MERHAMET YORGUNLUĞU,...!

SEDAT AKKÖSE2024-08-29 09:16:58

Evet, Merhamet yorgunuyuz artık..!

“Bir kimsenin veya bir başka canlının karşılaştığı kötü durumdan dolayı duyulan üzüntü, acıma” olarak tanımlanan merhamet.

Sevginin alt değeri; hoşgörünün, empatinin, şefkat, bağlılık, dostluk, yardımseverlik ve cömertliğin besleyicisi merhamet.

Merhamet; hayatın üstüne kurulduğu sütunlardan yani. Ruhsal bir yetenek, beceri olan merhamet.

İnsanı, insan olarak görmemizi sağlayan merhamet.

Merhamet kelimesi ‘rahim’den türemiş; “ötekini içinde barındırmak anlamına gelir” deniyor. Bir gözyaşına, bir bakışa karşılık vermektir merhamet; göz yaşının, göz yaşına neden olmasıdır. Dokunana dokunmaktır yani.

Peki, neden her şey her zamanki gibi o zaman?

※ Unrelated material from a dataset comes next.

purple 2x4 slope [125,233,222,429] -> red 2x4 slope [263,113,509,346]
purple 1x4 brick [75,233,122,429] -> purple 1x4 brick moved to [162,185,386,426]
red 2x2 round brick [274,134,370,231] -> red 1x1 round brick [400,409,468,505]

En yoğun görüldüğü meslek gruplarından birisi yoğun bakım hemşireliğiymiş. Adına “merhamet yorgunluğu” deniyor. Acı çeken insanlarla sürekli birlikte olmanın yarattığı doğal sonuç merhamet yorgunluğu. Duygusal tükenmişliğe işaret ediyor.

Bir psikiyatrist, bir Üniversitesi’nde yapmış olduğu güzel bir araştırmadan örnek veriyor,

Empati eksikliğine, başkasının çektiği acıya üzülmemeye yol açıyor merhamet yorgunluğu. “Duygu bulaşması” olamıyor merhametimiz yorulduysa eğer. Başkasının acısı bizim de acımız olmuyor, olamıyor.

Hatta, acıları “bizim acımız” ve “onların acısı” diye bölmeye başlıyoruz. Ölene ve öldürene bakarak karar veriyoruz acı duyup, duymayacağımıza sanki; “bizdense” ölen, acı duyuyoruz, değilse, “yok”. Ve hatta seviniyoruz “bizden olmayanların” öldürülmelerine.

 

Merhamet seçici değildir oysa, olmamalıdır. Yorgun merhamet seçer acıları.

Acılar karşısında bir şey yapamama hali de merhametimizi yoruyor. Çaresizlik, değişmeyen gidiş, hep aynı kötülükler, hep aynı acılar, çözememek bu acıları, yok edememek, birlikte yaşamak hep onlarla.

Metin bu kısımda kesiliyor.